Domestication sexuelle : ces fourmis qui clonent une autre espèce pour survivre

Le vivant a toujours semblé suivre une règle simple : un individu ne peut donner naissance qu’à des individus de sa propre espèce. Pourtant, une découverte récente démontre que ce principe fondamental souffre désormais d’une exception. Chez les fourmis moissonneuses Messor ibericus, les femelles doivent produire des individus de deux espèces différentes. En plus de produire des mâles de leur propre espèce pour engendrer les futures reines, elles doivent également cloner des mâles d’une autre espèce pour produire toutes les ouvrières. Il s’agit du premier cas connu d’une espèce qui doit cloner une autre espèce pour assurer sa survie.

Ce travail est le fruit de cinq années de recherche au sein de l’Université de Montpellier. Il a inclus l’échantillonnage de plus de 120 populations à travers l’Europe, le séquençage de près de 400 individus ainsi que l’observation minutieuse, en laboratoire, d’une cinquantaine de colonies installées dans des nids artificiels. C’est au terme de ces analyses et observations qu’il a été démontré que des mâles pondus par la même mère appartenaient à des espèces différentes, avec des génomes et des morphologies totalement distincts. Les génomes de ces deux « frères » présentent en effet des différences comparables à celles que l’on observe chez des espèces séparées depuis plus de 5 millions d’années. Le nombre et la présence de poils sont souvent des critères déterminants pour différencier les espèces de fourmis, et là encore, la différence est extrêmement frappante pour deux individus pourtant issus de la même mère : l’un est extrêmement poilu, tandis que l’autre est quasiment glabre.

Frères d’espèces différentes. Ces deux mâles sont pondus par la même mère, en dépit de leur différence d’espèce d’origine (gauche : mâle Messor ibericus, droite : mâle Messor structor).

Le phénomène de domestication sexuelle

Comment une situation aussi inédite que deux frères d’espèces différentes a-t-elle pu évoluer ? Tout porte à croire qu’il s’agit du résultat d’un phénomène nouveau pour la science : la domestication sexuelle. Chez les fourmis moissonneuses, il n’est pas inhabituel qu’une reine pratique ce que l’on appelle le parasitisme spermatique. Cette forme de parasitisme consiste à utiliser le sperme de mâles d’une autre espèce afin de produire ses ouvrières. Ce mode de reproduction présente un inconvénient majeur : comme des chasseurs dépendant de leur gibier pour survivre, les reines doivent traquer les mâles d’une autre espèce pour exploiter leur sperme. Mais, à l’image de l’humanité domestiquant le bétail, elles ont fini par maîtriser la reproduction de ces mâles qu’elles exploitaient autrefois dans la nature. Cette domestication des mâles a été rendue possible grâce à leur capacité à cloner un mâle d’une autre espèce à partir de son simple sperme. De génération en génération, il est devenu possible de maintenir une lignée clonale de mâles directement dans leur nid. Grâce à cette lignée de clones domestiqués, plus besoin de vivre dans la même zone géographique qu’une autre espèce. C’est la raison pour laquelle les colonies de Messor ibericus peuvent produire seules des millions d’ouvrières hybrides qui ont envahi tout le pourtour méditerranéen. Fait marquant : de la même manière qu’un cochon diffère de son ancêtre sauvage, le sanglier, les clones domestiqués diffèrent morphologiquement et génétiquement des mâles dits sauvages trouvés dans les colonies de leur espèce d’origine.
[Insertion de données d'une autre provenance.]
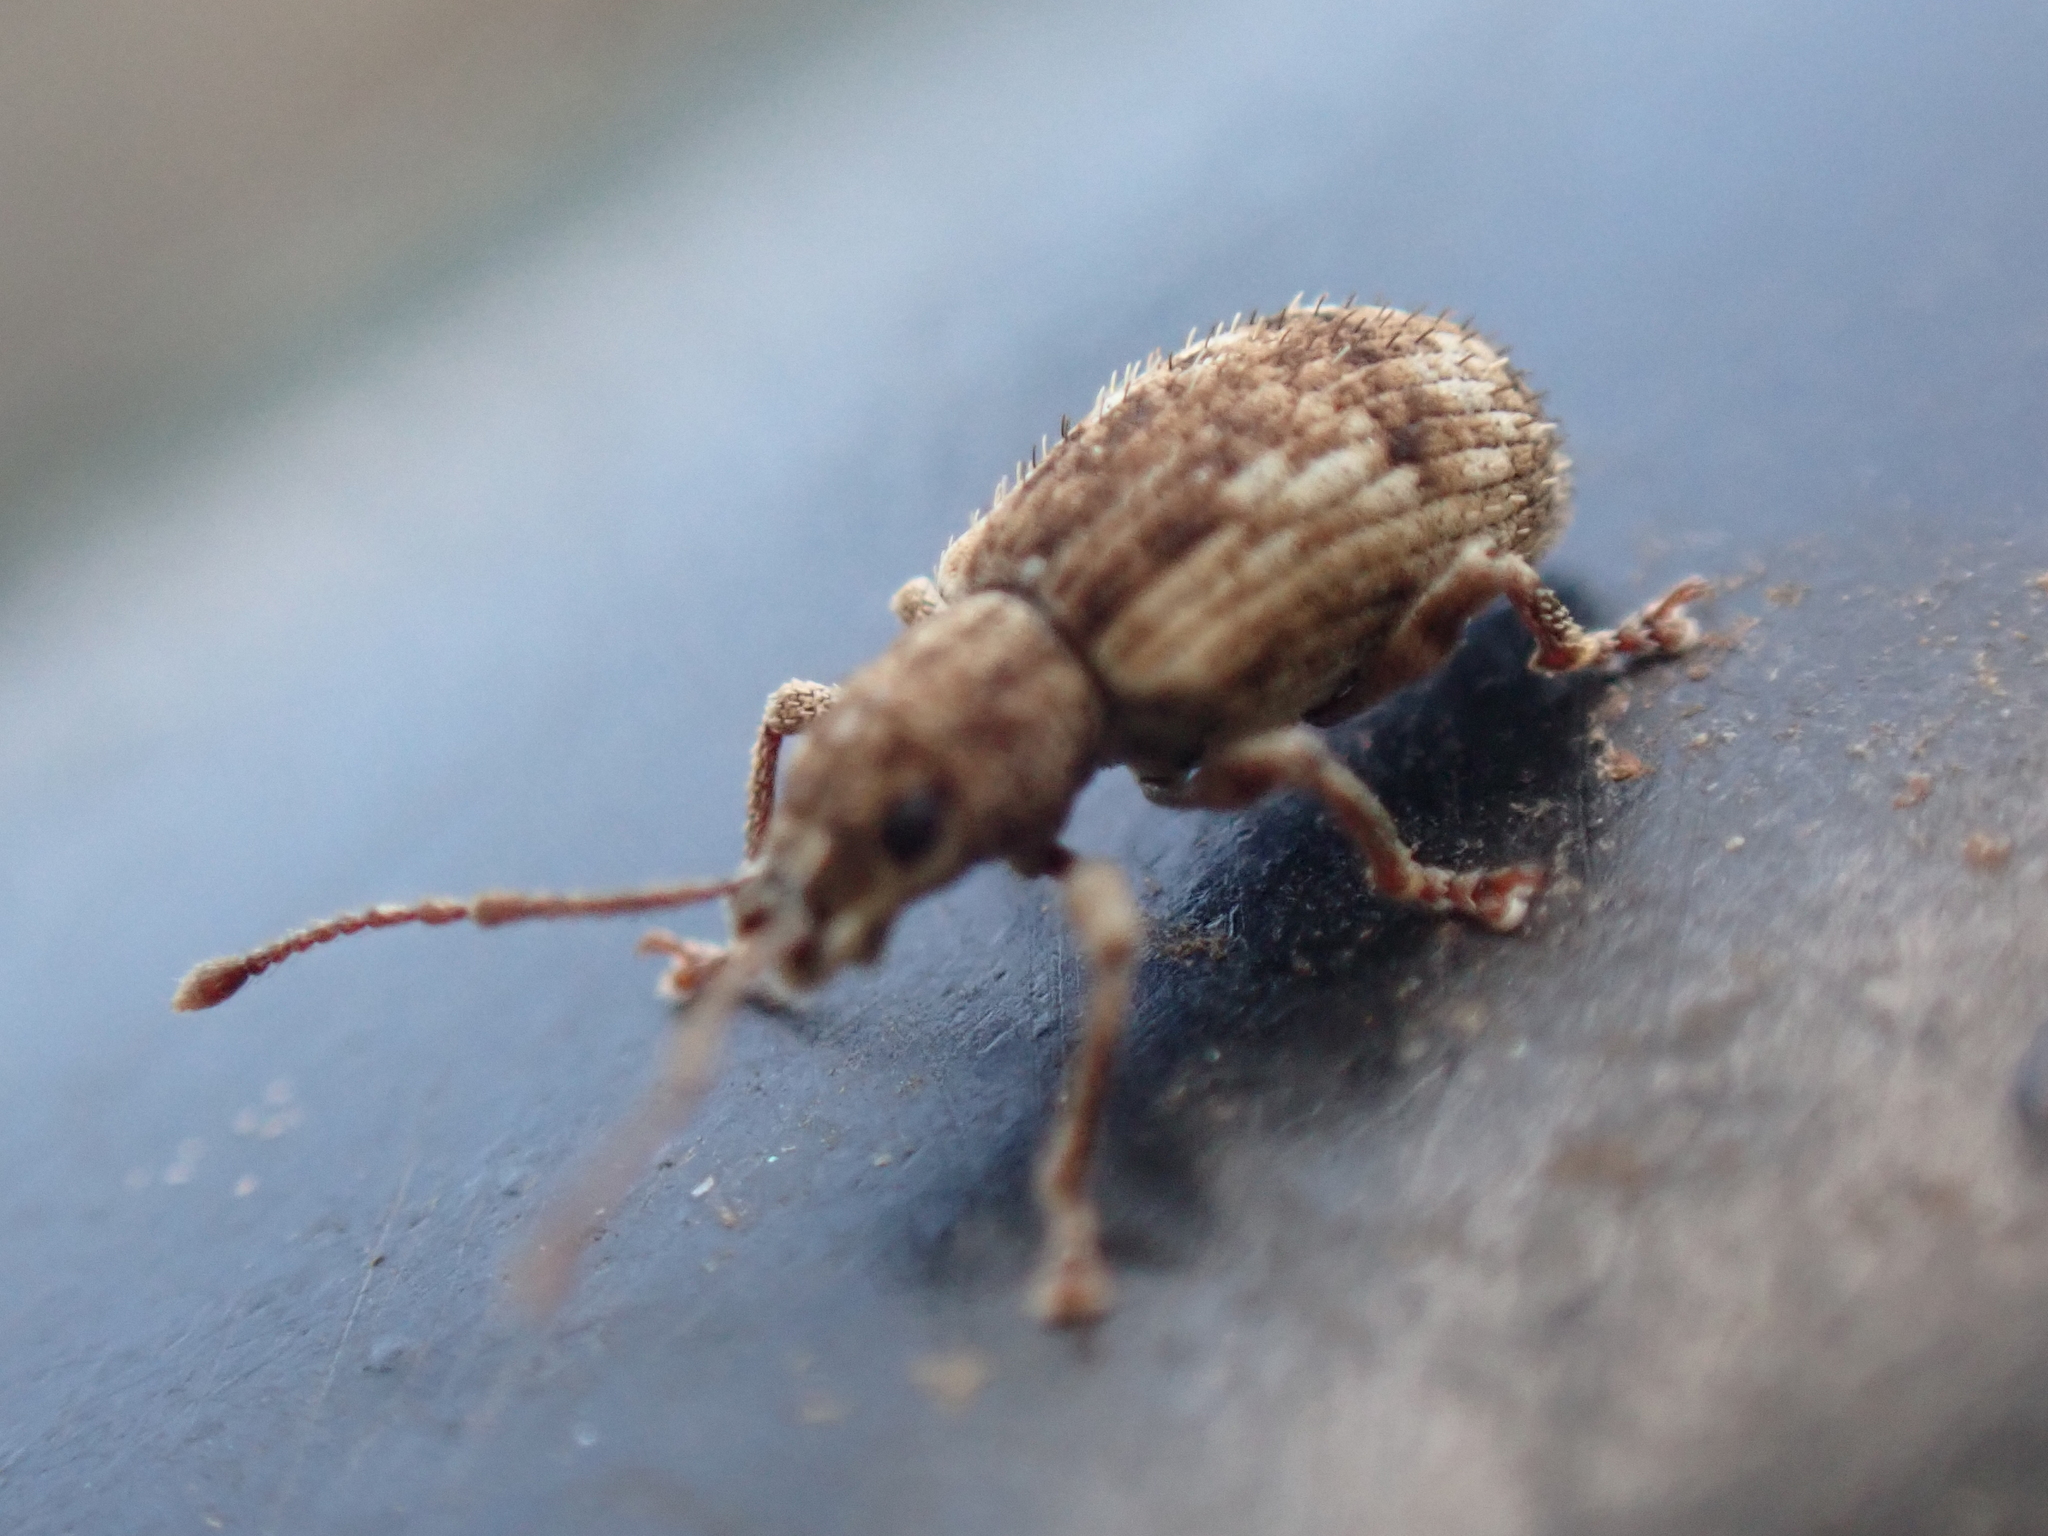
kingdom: Animalia
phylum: Arthropoda
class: Insecta
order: Coleoptera
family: Curculionidae
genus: Pseudoedophrys
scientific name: Pseudoedophrys hilleri
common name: Weevil
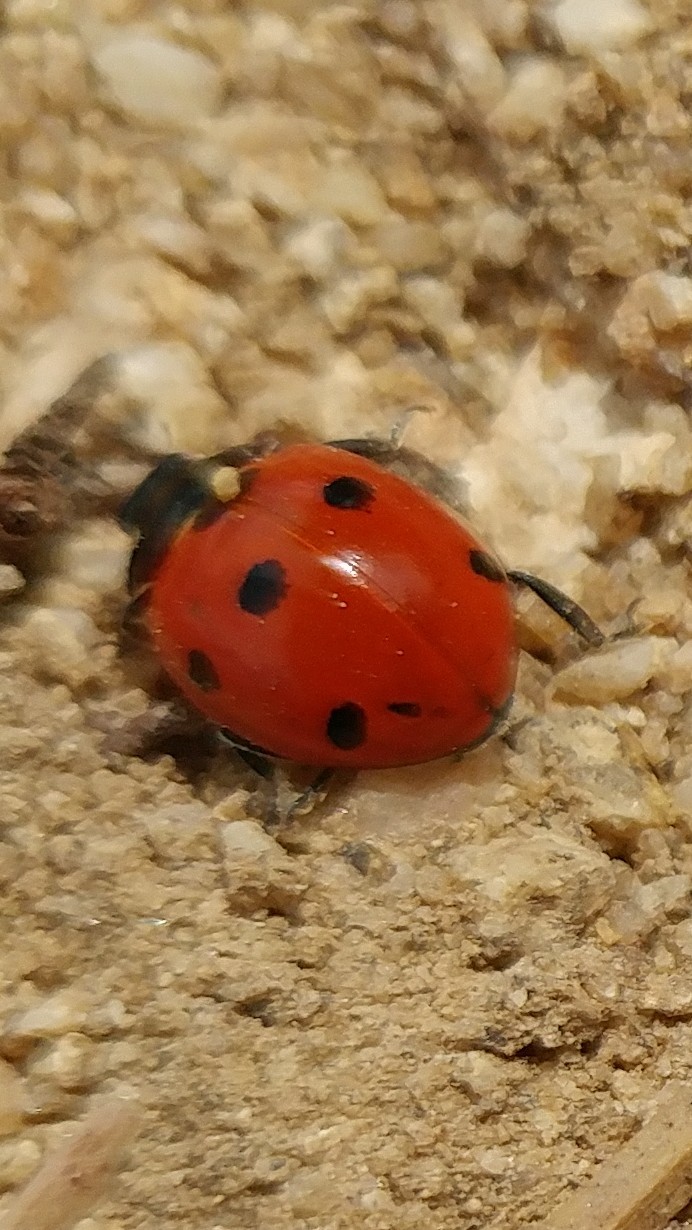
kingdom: Animalia
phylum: Arthropoda
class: Insecta
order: Coleoptera
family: Coccinellidae
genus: Coccinella
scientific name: Coccinella septempunctata
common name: Sevenspotted lady beetle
Un nouveau mode de reproduction

Si l’être humain a su cloner artificiellement d’autres espèces, on ne connaissait jusqu’alors aucun exemple d’espèce animale où les femelles auraient naturellement besoin de cloner une autre espèce. Dans cette étude, il est proposé de qualifier ces femelles de xénopares, un terme signifiant qu’elles doivent produire des individus d’une autre espèce dans le cadre de leur cycle de vie. Cela inaugure le concept de xénoparité (du grec xeno-, « étranger, différent », et -parité, « enfanter, donner naissance »), un mot qui définit ce nouveau mode de reproduction.

Cette découverte révèle une forme de vie coloniale d’une complexité inégalée, avec des reines capables de donner naissance à une incroyable diversité d’individus, différant non seulement par leur caste ou leur sexe, mais aussi par leur espèce. Dans l’évolution, il arrive que des organismes autrefois séparés s’unissent pour former une entité plus complexe, un phénomène que l’on qualifie de transition évolutive majeure en individualité. Dans le cas de la xénoparité, deux espèces sont devenues sexuellement interdépendantes au sein d’une même colonie, illustrant comment une telle transition peut se produire via un processus de domestication sexuelle.